A few weeks ago I was reading some website with the “Top 100 Web Tools” and stumbled upon www.mint.com. Mint is the slickest personal finance tool I have used on the internet or otherwise. It consolidates every bank account, 401k, IRA, credit card, and even your mortgage (however no GMAC unfortunately for me).
After typing your username and password for all of your various accounts it lets you slice and dice your spending habits in a number of ways. It pulled over 300 days of history for me spending habits and it was immediately shown in graphs and made a mock budget for each of the areas where I can spend my hard earned dollar. There is no longer a need for those AMEX consolidated spending lists based on type of vendor. Mint has all of that for every card.
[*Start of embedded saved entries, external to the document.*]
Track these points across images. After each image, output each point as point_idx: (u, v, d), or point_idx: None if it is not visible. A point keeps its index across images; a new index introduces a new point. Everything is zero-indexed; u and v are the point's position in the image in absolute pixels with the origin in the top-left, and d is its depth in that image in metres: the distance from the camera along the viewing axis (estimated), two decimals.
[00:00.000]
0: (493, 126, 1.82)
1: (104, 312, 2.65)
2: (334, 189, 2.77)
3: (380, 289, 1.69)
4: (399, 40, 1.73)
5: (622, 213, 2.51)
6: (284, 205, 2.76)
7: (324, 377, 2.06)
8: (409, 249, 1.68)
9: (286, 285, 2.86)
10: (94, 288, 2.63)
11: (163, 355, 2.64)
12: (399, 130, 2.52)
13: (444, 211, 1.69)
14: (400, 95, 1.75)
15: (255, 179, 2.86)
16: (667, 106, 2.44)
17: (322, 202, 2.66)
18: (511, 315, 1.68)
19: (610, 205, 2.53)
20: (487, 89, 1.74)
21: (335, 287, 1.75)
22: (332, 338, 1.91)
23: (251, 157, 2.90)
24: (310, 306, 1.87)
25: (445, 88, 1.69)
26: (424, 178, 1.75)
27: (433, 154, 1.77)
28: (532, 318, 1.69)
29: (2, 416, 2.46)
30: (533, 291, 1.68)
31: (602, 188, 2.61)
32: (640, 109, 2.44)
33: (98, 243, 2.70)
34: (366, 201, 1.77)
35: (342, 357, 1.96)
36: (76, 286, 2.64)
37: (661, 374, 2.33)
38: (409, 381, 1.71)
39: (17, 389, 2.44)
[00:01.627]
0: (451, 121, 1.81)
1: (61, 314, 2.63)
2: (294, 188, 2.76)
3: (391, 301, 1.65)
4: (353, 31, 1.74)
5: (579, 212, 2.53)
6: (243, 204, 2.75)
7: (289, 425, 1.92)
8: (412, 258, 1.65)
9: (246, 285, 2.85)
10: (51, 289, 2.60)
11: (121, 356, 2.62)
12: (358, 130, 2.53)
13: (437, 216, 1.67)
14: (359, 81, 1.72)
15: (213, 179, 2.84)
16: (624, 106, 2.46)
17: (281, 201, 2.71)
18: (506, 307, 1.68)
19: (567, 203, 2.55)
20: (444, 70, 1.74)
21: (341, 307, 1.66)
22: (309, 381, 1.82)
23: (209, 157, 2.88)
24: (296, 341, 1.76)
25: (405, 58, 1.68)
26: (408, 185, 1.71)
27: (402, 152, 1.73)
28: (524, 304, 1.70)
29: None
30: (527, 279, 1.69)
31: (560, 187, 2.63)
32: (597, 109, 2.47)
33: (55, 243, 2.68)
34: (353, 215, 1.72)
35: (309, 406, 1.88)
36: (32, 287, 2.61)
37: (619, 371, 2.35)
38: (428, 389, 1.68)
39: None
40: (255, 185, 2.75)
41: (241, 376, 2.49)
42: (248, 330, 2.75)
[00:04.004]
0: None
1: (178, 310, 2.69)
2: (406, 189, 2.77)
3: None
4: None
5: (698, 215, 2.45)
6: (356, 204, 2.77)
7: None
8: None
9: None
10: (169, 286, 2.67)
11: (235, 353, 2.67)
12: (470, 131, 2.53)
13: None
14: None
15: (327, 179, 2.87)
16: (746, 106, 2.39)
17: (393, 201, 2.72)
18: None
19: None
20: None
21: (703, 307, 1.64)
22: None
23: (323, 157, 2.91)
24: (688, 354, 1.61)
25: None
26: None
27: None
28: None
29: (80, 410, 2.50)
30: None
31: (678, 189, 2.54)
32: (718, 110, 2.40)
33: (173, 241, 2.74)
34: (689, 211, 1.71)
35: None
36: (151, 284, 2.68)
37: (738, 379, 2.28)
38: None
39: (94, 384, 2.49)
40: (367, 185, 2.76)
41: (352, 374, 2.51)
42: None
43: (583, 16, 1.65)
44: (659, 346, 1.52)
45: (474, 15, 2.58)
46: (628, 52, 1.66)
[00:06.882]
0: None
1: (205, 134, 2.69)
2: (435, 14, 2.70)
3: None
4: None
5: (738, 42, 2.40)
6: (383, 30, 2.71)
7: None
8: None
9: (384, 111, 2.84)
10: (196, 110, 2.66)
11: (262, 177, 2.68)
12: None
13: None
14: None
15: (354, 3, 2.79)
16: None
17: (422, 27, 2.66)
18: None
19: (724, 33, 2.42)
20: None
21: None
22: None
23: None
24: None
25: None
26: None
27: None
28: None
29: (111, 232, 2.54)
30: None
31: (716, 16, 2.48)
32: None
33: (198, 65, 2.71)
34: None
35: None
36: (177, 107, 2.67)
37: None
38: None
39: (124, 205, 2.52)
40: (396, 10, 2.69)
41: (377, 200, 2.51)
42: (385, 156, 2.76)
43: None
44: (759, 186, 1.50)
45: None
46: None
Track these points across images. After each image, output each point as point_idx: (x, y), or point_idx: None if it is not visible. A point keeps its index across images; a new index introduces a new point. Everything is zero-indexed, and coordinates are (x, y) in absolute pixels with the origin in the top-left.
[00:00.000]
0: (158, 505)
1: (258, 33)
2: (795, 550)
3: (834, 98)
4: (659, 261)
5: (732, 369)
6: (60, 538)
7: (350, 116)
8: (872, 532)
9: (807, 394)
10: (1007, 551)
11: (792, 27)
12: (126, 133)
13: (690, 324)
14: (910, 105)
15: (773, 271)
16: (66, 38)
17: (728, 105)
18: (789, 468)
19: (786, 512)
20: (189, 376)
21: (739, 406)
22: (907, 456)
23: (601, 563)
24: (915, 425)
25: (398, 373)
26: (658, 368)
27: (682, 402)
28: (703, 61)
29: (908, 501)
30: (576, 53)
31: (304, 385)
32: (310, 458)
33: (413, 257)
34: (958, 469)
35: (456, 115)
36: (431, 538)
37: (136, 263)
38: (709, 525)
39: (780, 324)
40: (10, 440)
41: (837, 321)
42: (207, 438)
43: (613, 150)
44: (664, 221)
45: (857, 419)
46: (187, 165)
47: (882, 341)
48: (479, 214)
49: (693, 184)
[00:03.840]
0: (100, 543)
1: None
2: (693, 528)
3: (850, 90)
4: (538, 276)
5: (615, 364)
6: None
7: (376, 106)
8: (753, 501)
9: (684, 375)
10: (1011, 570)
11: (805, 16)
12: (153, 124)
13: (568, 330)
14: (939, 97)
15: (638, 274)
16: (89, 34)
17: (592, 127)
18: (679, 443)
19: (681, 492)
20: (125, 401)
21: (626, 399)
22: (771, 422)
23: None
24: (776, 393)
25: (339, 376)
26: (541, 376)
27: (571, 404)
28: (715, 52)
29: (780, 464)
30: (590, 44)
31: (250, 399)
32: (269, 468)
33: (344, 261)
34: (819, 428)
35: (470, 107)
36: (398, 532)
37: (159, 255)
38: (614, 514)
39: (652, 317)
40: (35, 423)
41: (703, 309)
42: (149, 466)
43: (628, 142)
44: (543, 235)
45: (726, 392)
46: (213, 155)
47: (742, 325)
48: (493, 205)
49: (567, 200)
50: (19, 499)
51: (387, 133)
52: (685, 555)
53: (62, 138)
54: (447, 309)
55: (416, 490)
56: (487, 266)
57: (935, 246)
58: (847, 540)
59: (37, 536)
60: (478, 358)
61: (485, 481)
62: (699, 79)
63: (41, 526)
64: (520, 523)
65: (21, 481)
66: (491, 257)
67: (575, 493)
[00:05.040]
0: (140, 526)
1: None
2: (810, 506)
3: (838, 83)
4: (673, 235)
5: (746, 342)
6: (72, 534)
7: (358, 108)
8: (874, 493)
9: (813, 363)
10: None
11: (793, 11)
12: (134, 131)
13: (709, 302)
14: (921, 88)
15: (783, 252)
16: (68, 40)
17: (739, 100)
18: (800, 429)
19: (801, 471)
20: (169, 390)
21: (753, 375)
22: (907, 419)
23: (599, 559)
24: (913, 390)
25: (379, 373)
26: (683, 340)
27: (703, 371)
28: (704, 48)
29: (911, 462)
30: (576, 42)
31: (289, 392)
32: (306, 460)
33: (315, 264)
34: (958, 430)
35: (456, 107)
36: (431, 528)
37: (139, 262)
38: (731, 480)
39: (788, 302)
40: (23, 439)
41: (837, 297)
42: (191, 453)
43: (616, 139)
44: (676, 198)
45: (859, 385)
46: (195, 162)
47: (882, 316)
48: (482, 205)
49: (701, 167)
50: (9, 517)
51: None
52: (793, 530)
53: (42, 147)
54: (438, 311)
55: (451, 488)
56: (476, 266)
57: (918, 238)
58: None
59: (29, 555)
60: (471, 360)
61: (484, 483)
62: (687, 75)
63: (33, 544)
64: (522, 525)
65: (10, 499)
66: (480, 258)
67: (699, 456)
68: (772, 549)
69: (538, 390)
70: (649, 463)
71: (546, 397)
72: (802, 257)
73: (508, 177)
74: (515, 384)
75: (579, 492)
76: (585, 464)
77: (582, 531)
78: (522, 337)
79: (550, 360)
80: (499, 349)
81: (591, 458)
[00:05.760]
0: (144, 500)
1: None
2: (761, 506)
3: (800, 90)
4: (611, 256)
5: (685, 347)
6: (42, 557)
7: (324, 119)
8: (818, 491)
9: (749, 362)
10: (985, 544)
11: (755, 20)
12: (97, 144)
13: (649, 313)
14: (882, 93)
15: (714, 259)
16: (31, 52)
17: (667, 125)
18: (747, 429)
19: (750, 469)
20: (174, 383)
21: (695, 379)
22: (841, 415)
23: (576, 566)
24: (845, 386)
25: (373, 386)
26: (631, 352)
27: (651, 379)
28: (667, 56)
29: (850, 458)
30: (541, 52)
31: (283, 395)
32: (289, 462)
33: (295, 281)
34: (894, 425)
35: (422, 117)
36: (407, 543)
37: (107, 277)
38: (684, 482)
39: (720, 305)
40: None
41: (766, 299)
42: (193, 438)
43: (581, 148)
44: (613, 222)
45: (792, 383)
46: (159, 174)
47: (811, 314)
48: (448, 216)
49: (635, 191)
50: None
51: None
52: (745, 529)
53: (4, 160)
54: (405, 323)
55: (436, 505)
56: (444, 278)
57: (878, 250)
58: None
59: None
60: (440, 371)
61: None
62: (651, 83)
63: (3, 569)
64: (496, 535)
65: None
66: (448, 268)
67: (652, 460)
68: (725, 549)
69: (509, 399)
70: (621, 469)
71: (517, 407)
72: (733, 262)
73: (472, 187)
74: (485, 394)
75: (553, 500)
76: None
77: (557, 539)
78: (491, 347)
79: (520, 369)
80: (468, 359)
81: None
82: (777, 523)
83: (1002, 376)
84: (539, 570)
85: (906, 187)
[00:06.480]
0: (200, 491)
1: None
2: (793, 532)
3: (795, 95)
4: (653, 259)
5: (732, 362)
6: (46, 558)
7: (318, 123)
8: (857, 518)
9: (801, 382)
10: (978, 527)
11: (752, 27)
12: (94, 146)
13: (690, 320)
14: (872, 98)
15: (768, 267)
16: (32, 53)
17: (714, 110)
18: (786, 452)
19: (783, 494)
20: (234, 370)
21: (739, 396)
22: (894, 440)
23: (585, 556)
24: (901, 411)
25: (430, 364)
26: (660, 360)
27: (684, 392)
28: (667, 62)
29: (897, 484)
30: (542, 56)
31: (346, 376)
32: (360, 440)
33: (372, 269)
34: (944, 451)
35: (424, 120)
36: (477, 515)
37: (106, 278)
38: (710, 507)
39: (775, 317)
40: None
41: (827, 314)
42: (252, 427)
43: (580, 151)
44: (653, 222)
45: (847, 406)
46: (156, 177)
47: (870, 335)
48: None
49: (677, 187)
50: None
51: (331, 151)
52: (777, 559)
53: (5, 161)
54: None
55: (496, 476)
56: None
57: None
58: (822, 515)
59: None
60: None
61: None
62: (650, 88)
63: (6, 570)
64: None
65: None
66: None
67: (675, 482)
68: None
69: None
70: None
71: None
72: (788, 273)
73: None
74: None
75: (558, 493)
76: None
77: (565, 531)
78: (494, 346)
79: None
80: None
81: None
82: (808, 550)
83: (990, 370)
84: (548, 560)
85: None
My only worry with Mint was the security around consolidating all of my financial life into one easily accessible area. Fortunately, Mint.com is a very limited tool and that is where the inherent security features are built in. You cannot shift funds, spend anything or change anything about any account because there is no functionality around doing anything other than viewing the information. Mint has no integration other than the ability to view your account information. Though I am no computer expert, it seems pretty fool proof.
I showed a few people at work the tools involved and it spread like wild fire. We have a pretty strict internet blocking program and somehow Mint circumvents all of the blocks. I can even check my daily 401k balance. Which right now is unfortunately depressing as my balance seems to be going in the wrong direction.